Sphärisch und mystisch wirkt „Entrance To Invisibility“, das mit Mellotronsounds und psychedelischen Klangmotiven aus den Boxen schwillt. Das ist ungewöhnlich, aber doch einnehmend zugleich. Über die mehr als neun Minuten Spielzeit steigert sich das Stück immer mehr und wird zu einem die Sinne vernebelnden Stück. Je länger man sich diesem Sound hingibt, umso schwerer fällt es loszulassen. Den Abschluss bildet dann das perkussive „Thee“. Hier hab ich das Gefühl, dass Liompa völlig schräg neben der Spur den Song aufgenommen haben, so disharmonisch kommen die Klänge rüber. Allerdings merkt man schnell, dass dies alles Programm ist. Und so können mich auch diese ungewöhnlichen Klänge in ihren Bann ziehen.
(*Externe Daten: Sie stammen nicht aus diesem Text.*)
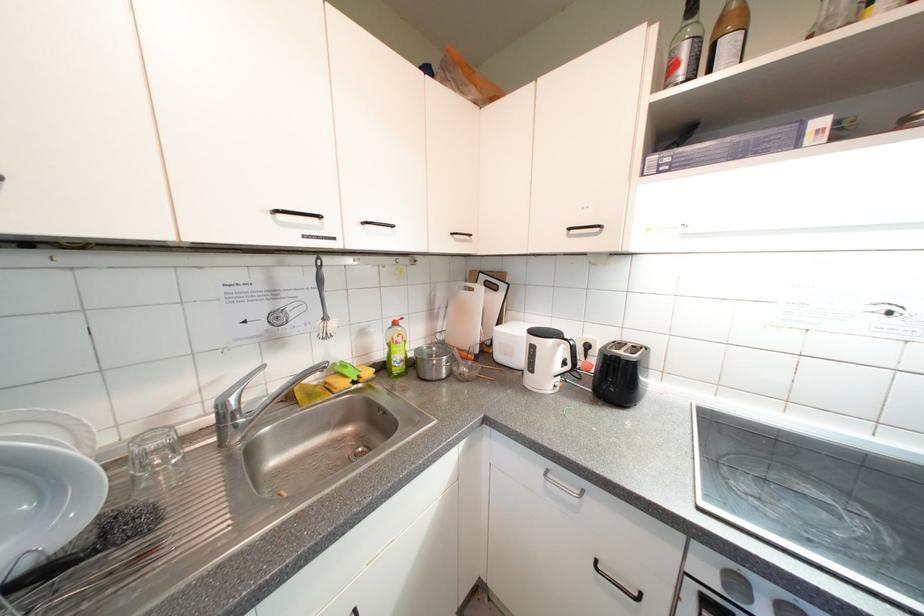
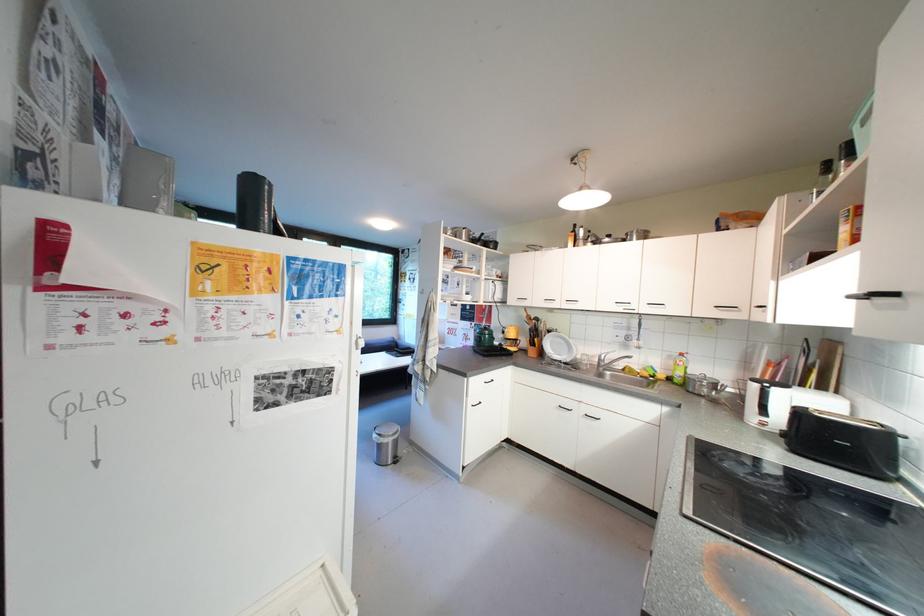
In the second image, find the point that corresponds to [285,214] in the first image.

(624, 305)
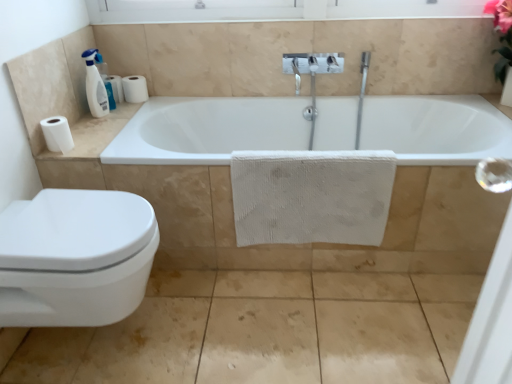
Question: Is the surface of white matte toilet paper at left, the third toilet paper in the bottom-to-top sequence, in direct contact with white matte toilet paper at left, which is counted as the first toilet paper, starting from the front?

Choices:
 (A) no
 (B) yes

Answer: (A)

Question: Does white matte toilet paper at left, positioned as the third toilet paper in front-to-back order, appear on the left side of white matte toilet paper at left, which appears as the third toilet paper when viewed from the top?

Choices:
 (A) no
 (B) yes

Answer: (A)

Question: From a real-world perspective, is white matte toilet paper at left, positioned as the third toilet paper in front-to-back order, physically below white matte toilet paper at left, the first toilet paper ordered from the bottom?

Choices:
 (A) yes
 (B) no

Answer: (B)

Question: Can you confirm if white matte toilet paper at left, positioned as the third toilet paper in front-to-back order, is smaller than white matte toilet paper at left, the first toilet paper ordered from the bottom?

Choices:
 (A) no
 (B) yes

Answer: (B)

Question: Does white matte toilet paper at left, the 1th toilet paper from the top, appear on the right side of white matte toilet paper at left, which is counted as the first toilet paper, starting from the front?

Choices:
 (A) yes
 (B) no

Answer: (A)

Question: Is white matte toilet paper at left, the 1th toilet paper from the back, facing away from white matte toilet paper at left, which is counted as the first toilet paper, starting from the front?

Choices:
 (A) yes
 (B) no

Answer: (B)

Question: Is white textured towel at center positioned behind white matte toilet paper at upper left, the 2th toilet paper ordered from the bottom?

Choices:
 (A) no
 (B) yes

Answer: (A)

Question: Considering the relative sizes of white textured towel at center and white matte toilet paper at upper left, arranged as the 2th toilet paper when viewed from the front, in the image provided, is white textured towel at center wider than white matte toilet paper at upper left, arranged as the 2th toilet paper when viewed from the front,?

Choices:
 (A) no
 (B) yes

Answer: (A)

Question: From a real-world perspective, does white textured towel at center sit lower than white matte toilet paper at upper left, the 2th toilet paper ordered from the bottom?

Choices:
 (A) no
 (B) yes

Answer: (B)

Question: Are white textured towel at center and white matte toilet paper at upper left, acting as the 2th toilet paper starting from the back, located far from each other?

Choices:
 (A) no
 (B) yes

Answer: (B)

Question: From a real-world perspective, is white textured towel at center over white matte toilet paper at upper left, acting as the 2th toilet paper starting from the back?

Choices:
 (A) yes
 (B) no

Answer: (B)

Question: Is white textured towel at center located outside white matte toilet paper at upper left, marked as the 2th toilet paper in a top-to-bottom arrangement?

Choices:
 (A) yes
 (B) no

Answer: (A)

Question: Is white glossy bathtub at center thinner than matte beige tile at lower left?

Choices:
 (A) no
 (B) yes

Answer: (A)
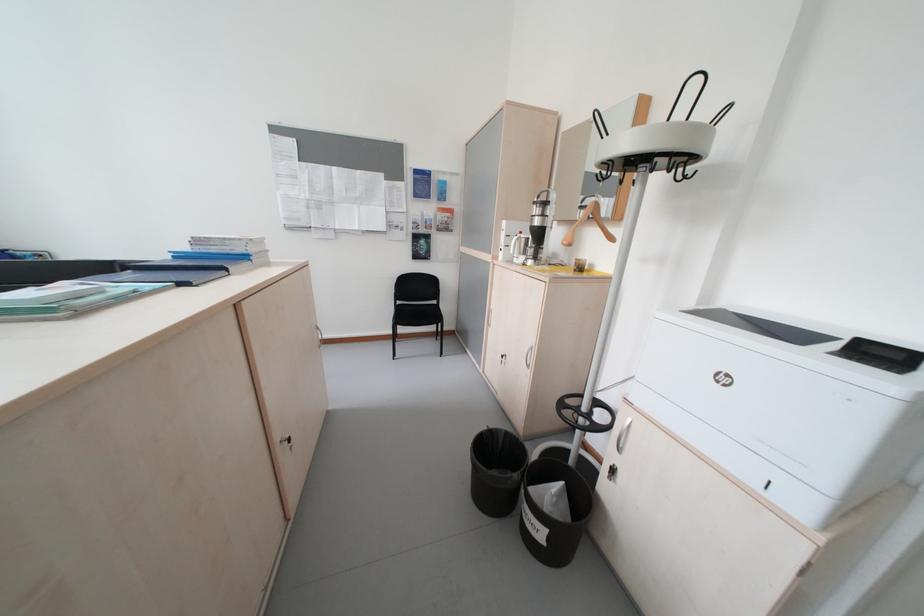
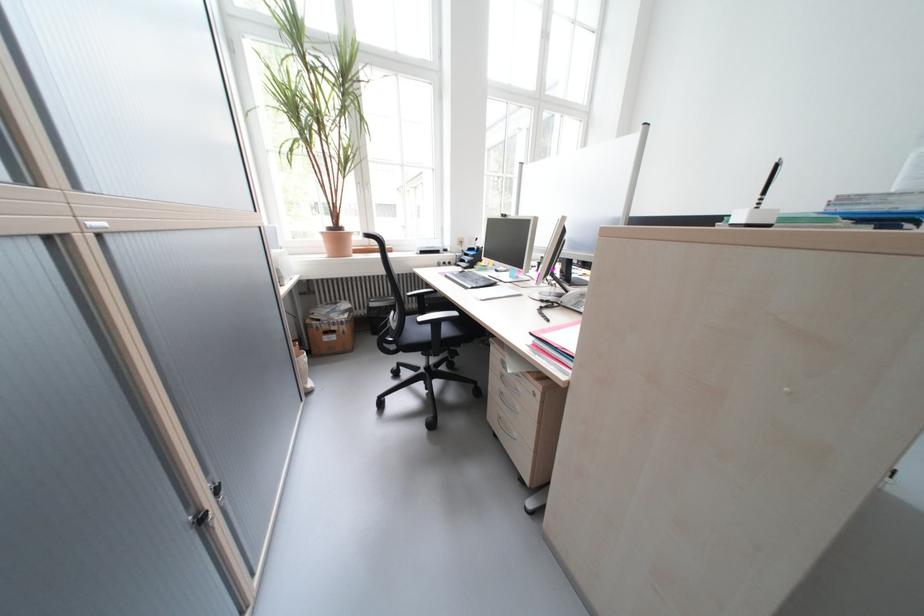
Question: How did the camera likely rotate?

Choices:
 (A) Left
 (B) Right
 (C) Up
 (D) Down

Answer: (A)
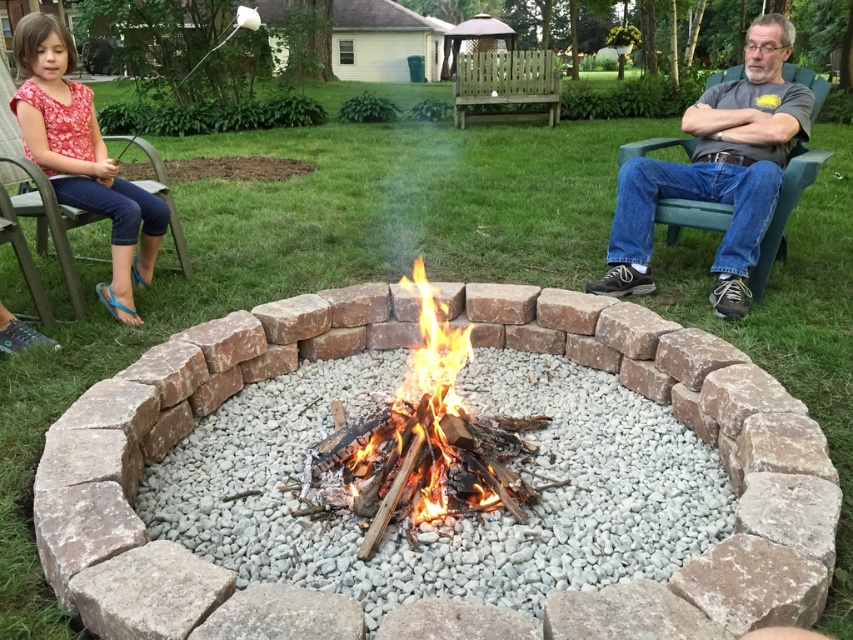
Question: Which is nearer to the red brick fire pit at center?

Choices:
 (A) floral fabric dress at left
 (B) gray t-shirt at right

Answer: (B)

Question: Which object is closer to the camera taking this photo?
Wie das bei Samplern oft der Fall ist, so sind auch hier nicht alle Stücke von gleicher Qualität. Allerdings finden sich einige sehr gute Tracks auf dieser Zusammenstellung, die einen Einblick in die Prog- und Psychedelicrock-Szene in Russland geben. Insofern lohnt die Anschaffung allemal, denn es finden sich einige sehr schöne Tracks auf dem randvollen Album.